The castle on the covers says nothing about how it sounds, neither does it sound evil. It is more of a pop rock sort of album, pretty nasal singer that I don’t like very much but he plays a big part in giving the band a fairly fresh sound. They aren’t exactly breaking any new musical ground so a slightly different vocal style is one way to be different. It is often pretty catchy, fairly dynamic in the play between the heavy and less heavy, but nothing groundbreaking. The variation is probably good enough to make the 39 minutes seem like 39 minutes and nothing more.

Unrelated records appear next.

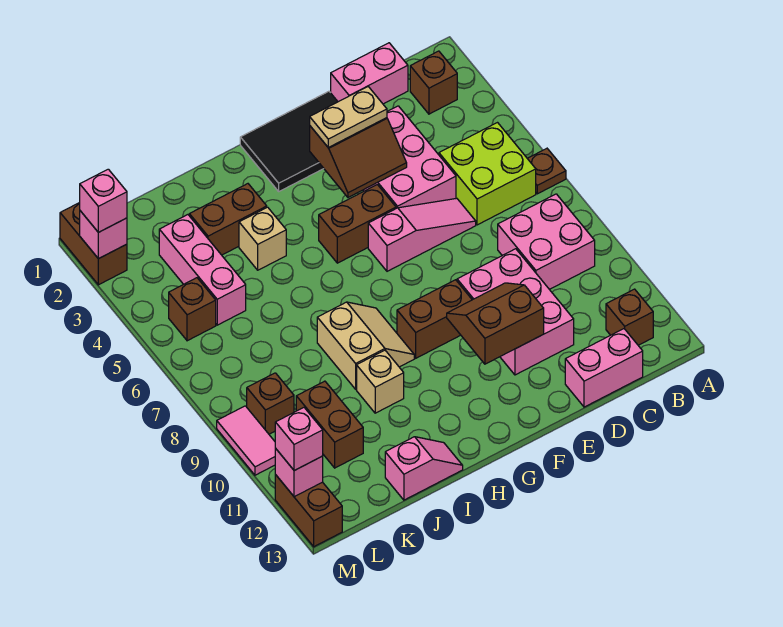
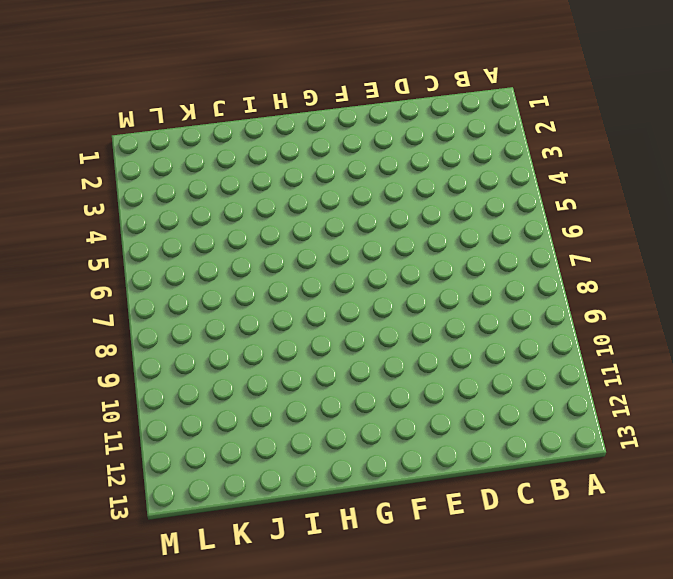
none -> brown plate A6 level 1
none -> brown brick B2 level 1
none -> lime brick B5:C6 level 1
none -> pink brick B8:C9 level 1

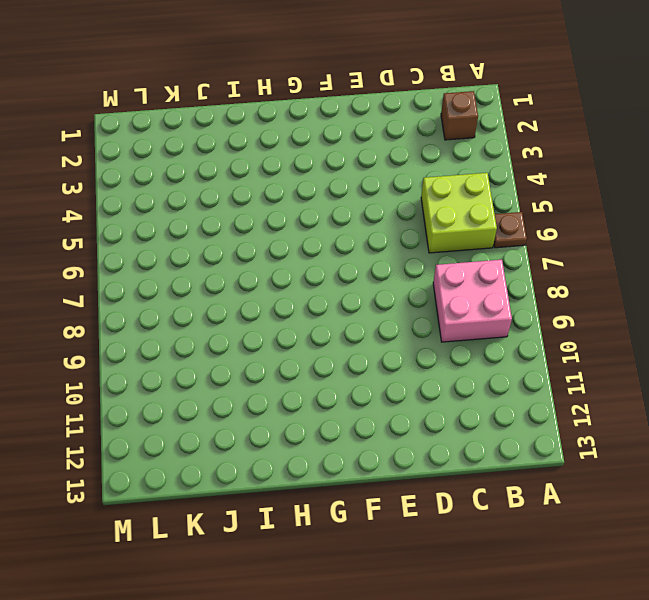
none -> brown brick B12 level 1
none -> pink brick C1:D1 level 1
none -> pink brick C13:D13 level 1
none -> pink brick D3:E5 level 1

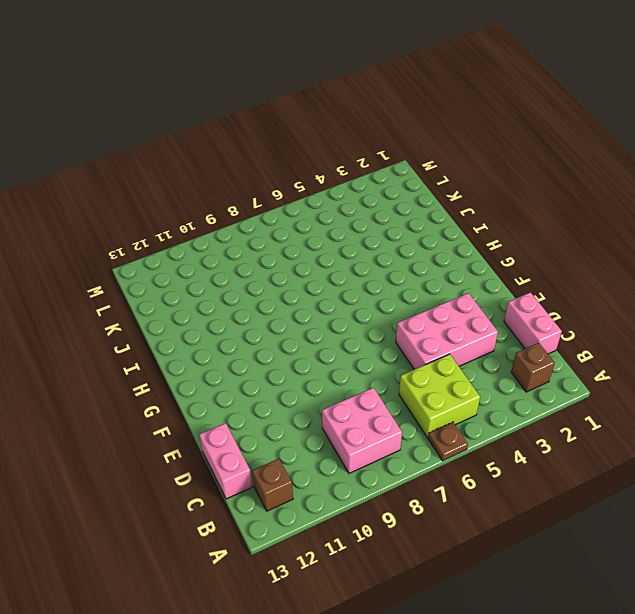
none -> pink slope D6:F6 level 1 top F
none -> pink brick D9:E11 level 1
none -> black tile E1:G2 level 1
none -> brown brick F5:G5 level 1

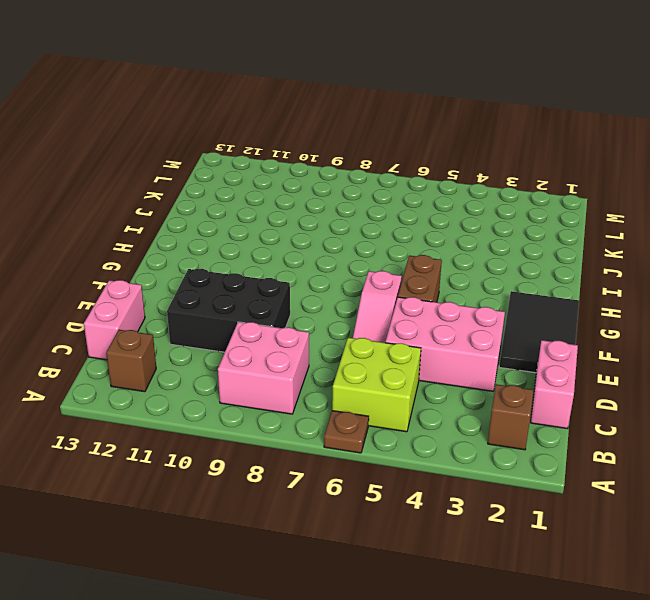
black brick D9:E11 level 1 -> pink brick D9:E11 level 1
none -> brown brick F9:G9 level 1
none -> tan slope H8:I9 level 1 top I
none -> brown brick I3:J3 level 1
none -> tan brick I4 level 1

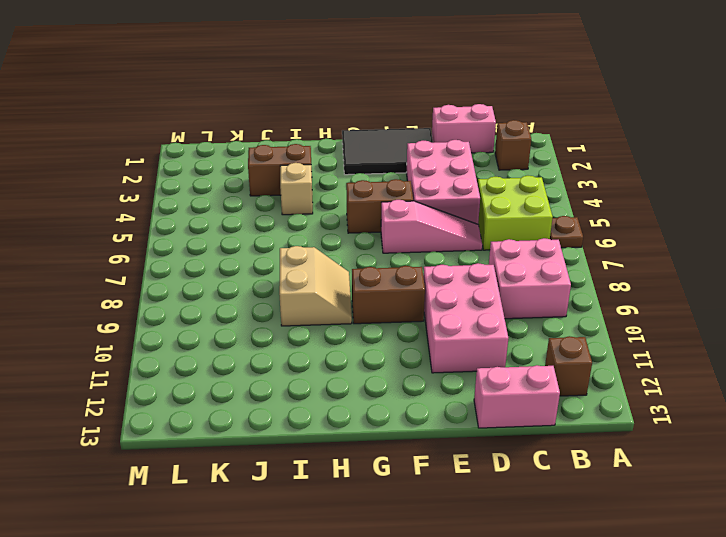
none -> tan brick I10 level 1
none -> pink slope I13:J13 level 1 top J
none -> pink brick K3:K5 level 1
none -> brown brick K10:K11 level 1

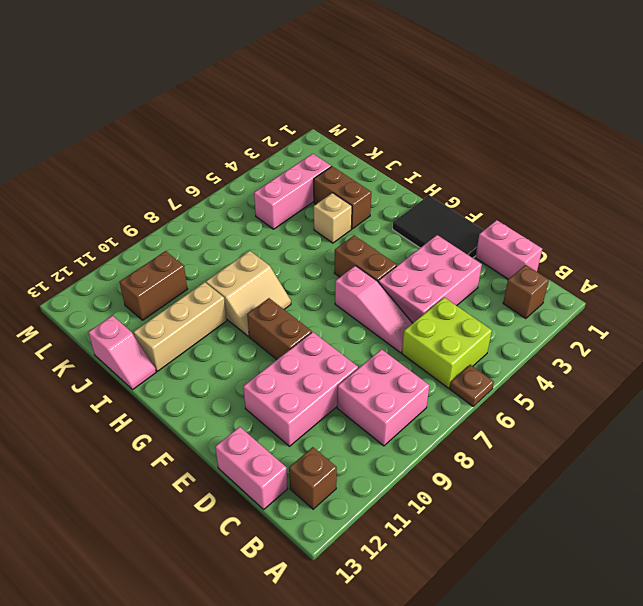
tan brick I10:I12 level 1 -> tan brick I10 level 1
none -> brown brick L5 level 1
none -> brown brick L9 level 1
none -> brown brick M1:M2 level 1
none -> pink tile M9:M10 level 1

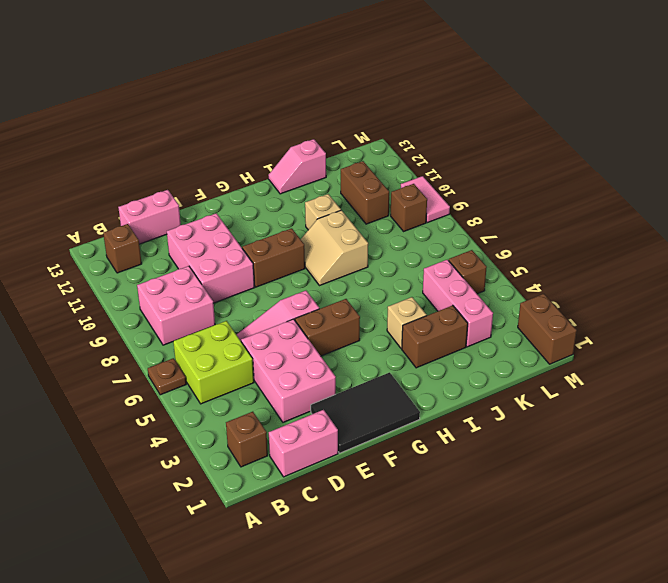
none -> brown brick M12:M13 level 1
none -> brown slope E3:F4 level 2 top 3
none -> brown slope E10:F11 level 2 top 11
none -> pink brick M2 level 2

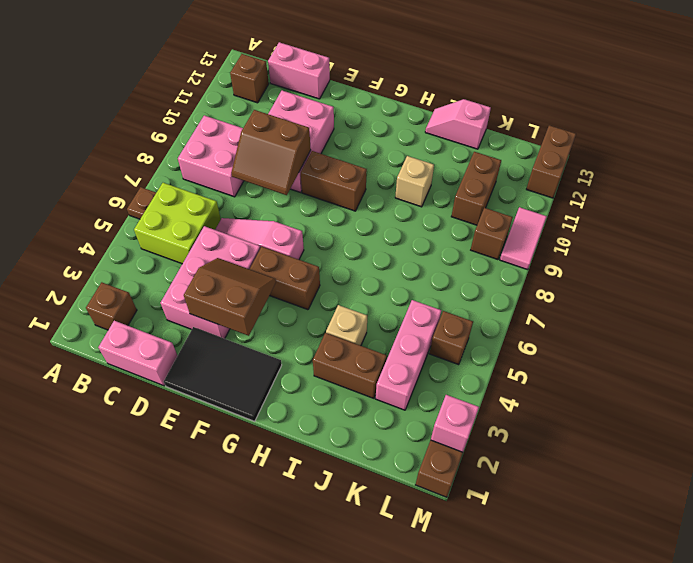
brown slope D8:E9 level 2 top 9 -> brown slope E10:F11 level 2 top 11
none -> tan slope H8:I9 level 1 top I
none -> pink brick M12 level 2
none -> tan plate E3:F3 level 3
none -> pink brick M2 level 3

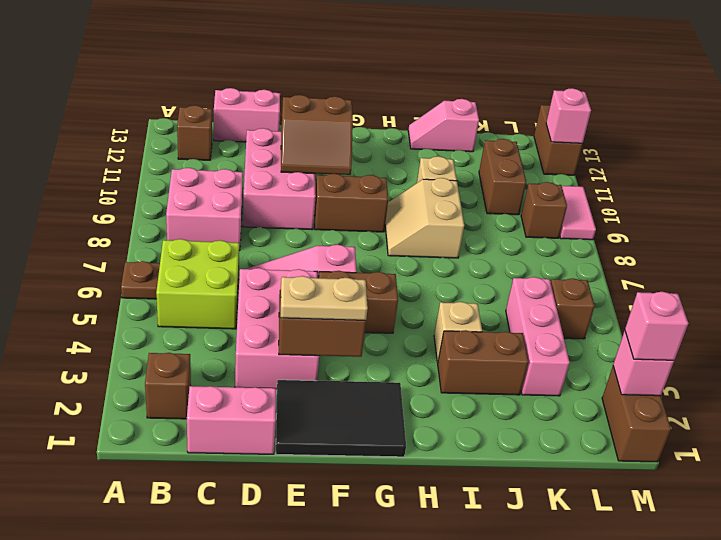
none -> pink brick M12 level 3

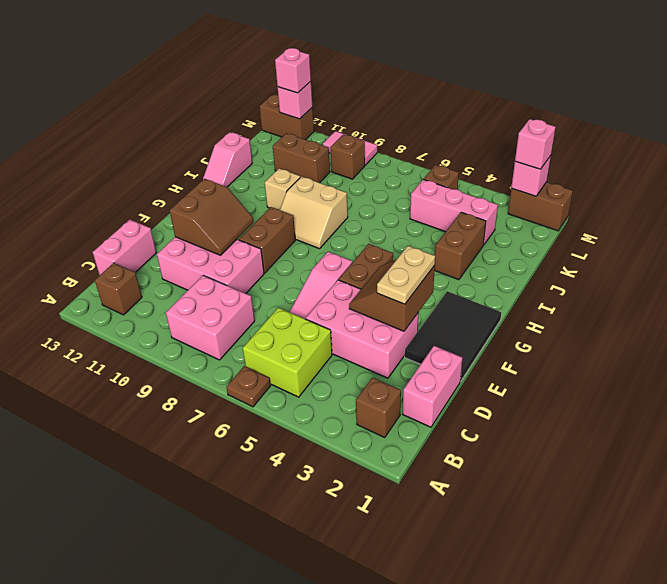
none -> tan brick I4 level 1

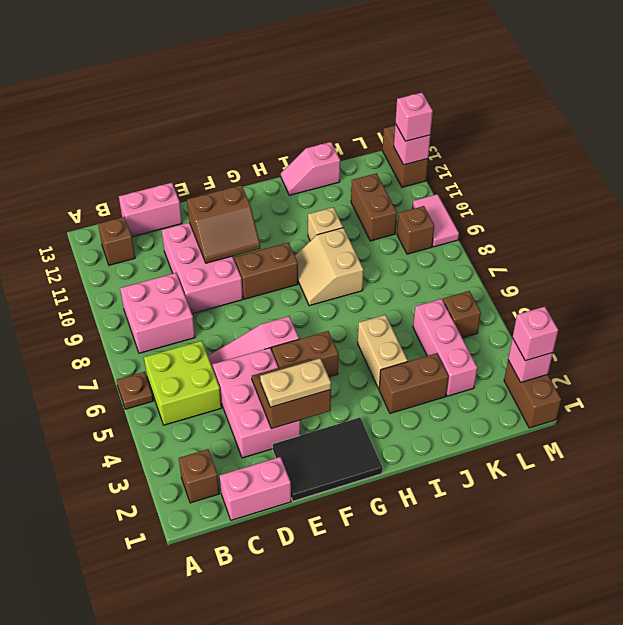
tan brick I4:I5 level 1 -> tan brick I4 level 1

Good but not impressive, not exactly evil, and not brilliant. I can listen to this one, I even find some of it great, but not a whole song and I think the album lacks a bit of flow. It is a bit too many abruptions and such for it to feel fluent and fresh. You can’t exactly claim that Puppy is reinventing the musical wheel here, but they could have been quite exciting if they played more on their strengths and less on the attempt to be valid commercially, unfortunately there is rarely a connection between great music and commercial success – this album is leaning more towards the commercial that artistic. What this album needs are some excellent tracks and at least a few fresh ideas, unfortunately it is a fairly flat release that doesn’t impress me that much.

You will probably not go very wrong with this album, it is probably good enough to work for many. Problem is that the same is true for countless other albums and there is nothing setting this one apart from them. Many albums have flashes of brilliance, instances where you imagine that the band will be capable of a masterpiece in a future, so why would Puppy be any different from them? That is a good question, one for the future as I now conclude by concluding that Pure Evil is a pretty good album that doesn’t do very much for me.